Using the flashlight he kept secured to a hook in the front of his buggy to supply him with light, Fletcher twisted in the seat and lifted the tarp.

“A fishing rod!” he exclaimed. “Denki, Anna, it’s a really nice one.”

“Roy and Raymond told me that yours snapped the other day and I know how you enjoy fishing,” she said. “You should be able to bring in a gut catch down at the creek using that rod.”

“Denki,” Fletcher repeated. “But you’re my best catch, Anna.”

Her laughter made light work of stabling the horse and soon Fletcher was accompanying her to the house. He kissed her once on the cheek before he unlocked the kitchen door and led her down the hall in the dark.

Before illuminating the room in the alcove, he confessed, “I realize I said I didn’t want either of us to feel as if we were hiding anything from each other, but there is one thing I admit I’ve been keeping a secret.”

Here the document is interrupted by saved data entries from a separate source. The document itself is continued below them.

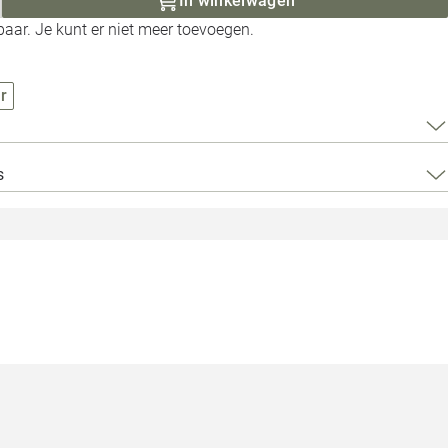
In winkelwagen
Loods 5 Za
aar. Je kunt er niet meer toevoegen.
Loods 5 Gara
r
Alle openingst
s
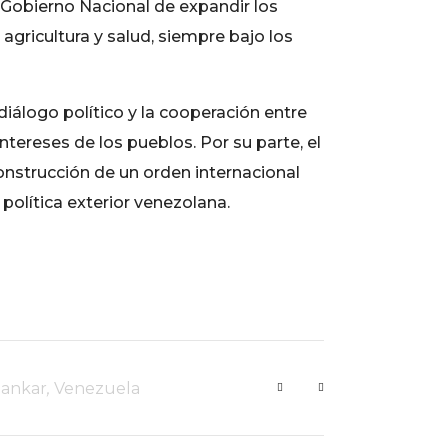
l Gobierno Nacional de expandir los
agricultura y salud, siempre bajo los
diálogo político y la cooperación entre
ereses de los pueblos. Por su parte, el
construcción de un orden internacional
política exterior venezolana.
ankar
,
Venezuela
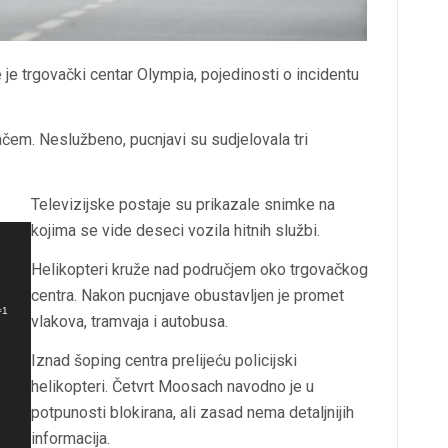
je trgovački centar Olympia, pojedinosti o incidentu
adačem. Neslužbeno, pucnjavi su sudjelovala tri
Televizijske postaje su prikazale snimke na
kojima se vide deseci vozila hitnih službi.
Helikopteri kruže nad područjem oko trgovačkog
centra. Nakon pucnjave obustavljen je promet
=1
vlakova, tramvaja i autobusa.
Iznad šoping centra prelijeću policijski
helikopteri. Četvrt Moosach navodno je u
potpunosti blokirana, ali zasad nema detaljnijih
informacija.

After Fletcher turned up the gas lamp, Anna blinked several times. Rendered completely speechless, she ran her hands over the shelves and opened each of the drawers before perching on the window seat.

“Fletcher, I don’t know what to say,” she cried. “I can’t believe how beautiful this room is.”

“I made it exclusively for you,” he said. “So you’ll have the space and privacy you need to read or write. There is one condition, however.”

“Anything,” she said.

“You can’t use the room to write, Fletcher Chupp, what a heel, in your diary,” he said softly into her ear.

“I accept the terms of the agreement,” she pledged.

“Not gut enough,” he replied. “You have to seal your promise with a kiss.”

Leaning in, he gave her a firm, meaningful kiss. When he pulled away, he stared into her eyes, which were exquisitely enhanced by the green tint of her dress.

Suddenly, Anna clapped her hands against her cheeks as her eyes widened and her mouth dropped open. “Oh neh!” she exclaimed.

“What is it?”

“I think I may be suffering a relapse of amnesia. I can’t recall what happened just now between us.”

Fletcher threw back his head to laugh. “Don’t worry,” he consoled her. “I know how to jog your memory.”

“With sage tea?” she flirted.

“Neh,” he answered. “With this.”

He feathered his lips across hers once, twice, three times before asking, “Is what happened coming back to you now?”

“Not quite,” she teased. “It’s still a bit hazy. But that’s alright. As Dr. Donovan said, you and I have a lifetime to make memories together…”

Fletcher chuckled and wrapped his arms around her. A warm breeze wafted through the window: spring was definitely here, a season of hope, a season of renewal, a season of love. He and Anna were married at last.